» PROBLEM: Search the entries below for "toggle" and copy each matching line.

[Collected data]
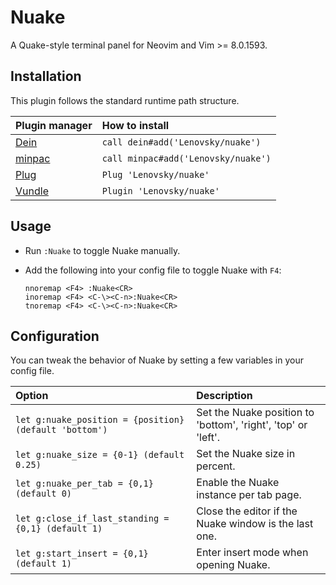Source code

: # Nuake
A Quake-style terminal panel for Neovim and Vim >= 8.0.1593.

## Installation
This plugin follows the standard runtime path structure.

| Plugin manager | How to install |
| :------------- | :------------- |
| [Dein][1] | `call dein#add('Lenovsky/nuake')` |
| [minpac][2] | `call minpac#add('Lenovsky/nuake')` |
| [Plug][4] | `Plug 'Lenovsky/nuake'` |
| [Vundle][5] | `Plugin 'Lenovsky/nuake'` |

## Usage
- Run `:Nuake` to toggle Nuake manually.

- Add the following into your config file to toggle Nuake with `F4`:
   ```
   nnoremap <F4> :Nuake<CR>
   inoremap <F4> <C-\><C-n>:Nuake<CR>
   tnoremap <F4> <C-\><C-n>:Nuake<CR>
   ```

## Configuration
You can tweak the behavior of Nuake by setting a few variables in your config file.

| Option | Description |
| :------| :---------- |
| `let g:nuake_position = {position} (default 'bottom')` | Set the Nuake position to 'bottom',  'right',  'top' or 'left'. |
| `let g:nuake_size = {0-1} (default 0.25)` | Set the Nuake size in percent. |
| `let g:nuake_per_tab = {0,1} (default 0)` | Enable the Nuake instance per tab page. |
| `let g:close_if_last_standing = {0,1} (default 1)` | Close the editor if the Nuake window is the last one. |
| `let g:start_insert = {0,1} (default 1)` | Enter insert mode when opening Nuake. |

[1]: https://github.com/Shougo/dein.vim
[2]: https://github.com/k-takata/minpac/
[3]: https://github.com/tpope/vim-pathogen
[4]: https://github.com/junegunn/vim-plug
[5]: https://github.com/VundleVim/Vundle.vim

==

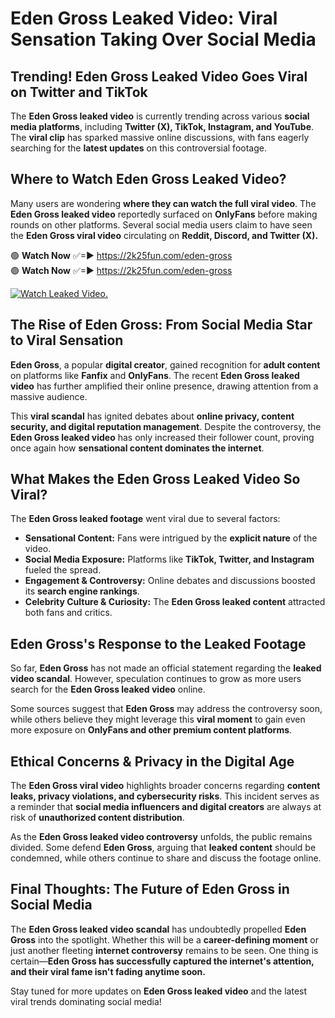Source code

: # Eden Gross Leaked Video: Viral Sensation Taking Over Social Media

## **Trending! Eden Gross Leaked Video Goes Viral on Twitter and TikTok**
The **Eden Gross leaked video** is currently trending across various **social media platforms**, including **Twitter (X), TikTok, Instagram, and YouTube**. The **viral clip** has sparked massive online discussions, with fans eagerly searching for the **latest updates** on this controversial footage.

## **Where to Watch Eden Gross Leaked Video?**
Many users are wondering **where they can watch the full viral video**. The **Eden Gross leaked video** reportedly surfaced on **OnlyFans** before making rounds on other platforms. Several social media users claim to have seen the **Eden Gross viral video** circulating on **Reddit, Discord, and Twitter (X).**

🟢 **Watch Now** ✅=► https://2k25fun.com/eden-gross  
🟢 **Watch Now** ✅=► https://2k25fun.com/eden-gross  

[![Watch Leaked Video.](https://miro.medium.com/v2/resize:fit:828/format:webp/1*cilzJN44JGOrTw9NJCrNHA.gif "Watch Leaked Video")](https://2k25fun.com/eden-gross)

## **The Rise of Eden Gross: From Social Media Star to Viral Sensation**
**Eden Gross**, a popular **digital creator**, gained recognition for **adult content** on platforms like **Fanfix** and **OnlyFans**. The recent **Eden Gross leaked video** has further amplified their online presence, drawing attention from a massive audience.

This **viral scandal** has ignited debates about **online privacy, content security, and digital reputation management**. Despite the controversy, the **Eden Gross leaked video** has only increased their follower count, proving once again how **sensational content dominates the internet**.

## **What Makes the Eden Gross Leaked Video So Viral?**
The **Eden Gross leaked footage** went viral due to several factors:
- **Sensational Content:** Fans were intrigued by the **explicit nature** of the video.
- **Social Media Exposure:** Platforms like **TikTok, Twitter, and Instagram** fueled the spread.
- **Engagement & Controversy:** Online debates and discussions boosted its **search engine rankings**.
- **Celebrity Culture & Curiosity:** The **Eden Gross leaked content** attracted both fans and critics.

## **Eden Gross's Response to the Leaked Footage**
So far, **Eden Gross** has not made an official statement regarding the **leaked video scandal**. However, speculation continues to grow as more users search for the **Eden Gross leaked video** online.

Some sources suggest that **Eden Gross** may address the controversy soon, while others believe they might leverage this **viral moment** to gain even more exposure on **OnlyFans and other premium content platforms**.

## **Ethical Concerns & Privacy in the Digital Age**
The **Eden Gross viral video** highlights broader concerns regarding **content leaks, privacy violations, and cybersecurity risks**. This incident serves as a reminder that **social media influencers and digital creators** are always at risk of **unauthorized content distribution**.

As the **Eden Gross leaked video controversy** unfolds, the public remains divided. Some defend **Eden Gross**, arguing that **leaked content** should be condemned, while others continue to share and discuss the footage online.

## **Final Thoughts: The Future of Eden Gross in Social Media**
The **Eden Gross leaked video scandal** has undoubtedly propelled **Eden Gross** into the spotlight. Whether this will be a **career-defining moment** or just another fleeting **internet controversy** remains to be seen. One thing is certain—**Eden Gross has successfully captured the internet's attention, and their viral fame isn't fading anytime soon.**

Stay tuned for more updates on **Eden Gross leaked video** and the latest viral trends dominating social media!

==

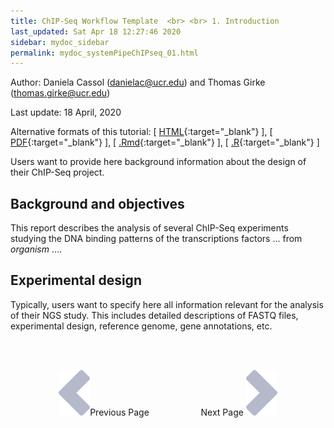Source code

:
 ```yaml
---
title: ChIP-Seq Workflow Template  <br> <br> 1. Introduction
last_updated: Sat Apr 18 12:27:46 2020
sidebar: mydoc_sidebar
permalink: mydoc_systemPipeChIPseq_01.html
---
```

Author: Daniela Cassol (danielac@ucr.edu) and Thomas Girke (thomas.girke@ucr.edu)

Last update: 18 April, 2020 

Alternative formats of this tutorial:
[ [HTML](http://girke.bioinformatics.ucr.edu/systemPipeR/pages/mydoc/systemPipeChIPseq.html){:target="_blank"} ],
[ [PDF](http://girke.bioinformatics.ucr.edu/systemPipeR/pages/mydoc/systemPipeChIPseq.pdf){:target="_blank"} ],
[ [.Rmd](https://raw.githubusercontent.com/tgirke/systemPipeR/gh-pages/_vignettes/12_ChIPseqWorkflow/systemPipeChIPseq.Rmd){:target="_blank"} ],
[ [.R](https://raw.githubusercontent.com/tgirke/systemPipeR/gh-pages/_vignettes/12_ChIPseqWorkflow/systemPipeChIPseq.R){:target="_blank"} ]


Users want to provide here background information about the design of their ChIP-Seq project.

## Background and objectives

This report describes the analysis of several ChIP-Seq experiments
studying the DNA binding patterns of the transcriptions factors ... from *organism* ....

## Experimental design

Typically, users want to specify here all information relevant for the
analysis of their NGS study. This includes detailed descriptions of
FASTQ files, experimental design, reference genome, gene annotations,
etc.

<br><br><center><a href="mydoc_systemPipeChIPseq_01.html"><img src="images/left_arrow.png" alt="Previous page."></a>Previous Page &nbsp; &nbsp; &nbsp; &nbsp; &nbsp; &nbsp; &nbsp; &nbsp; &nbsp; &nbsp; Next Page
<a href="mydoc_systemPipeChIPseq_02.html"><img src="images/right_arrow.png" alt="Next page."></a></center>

» RESPONSE TO THE TASK:
- Run `:Nuake` to toggle Nuake manually.
- Add the following into your config file to toggle Nuake with `F4`:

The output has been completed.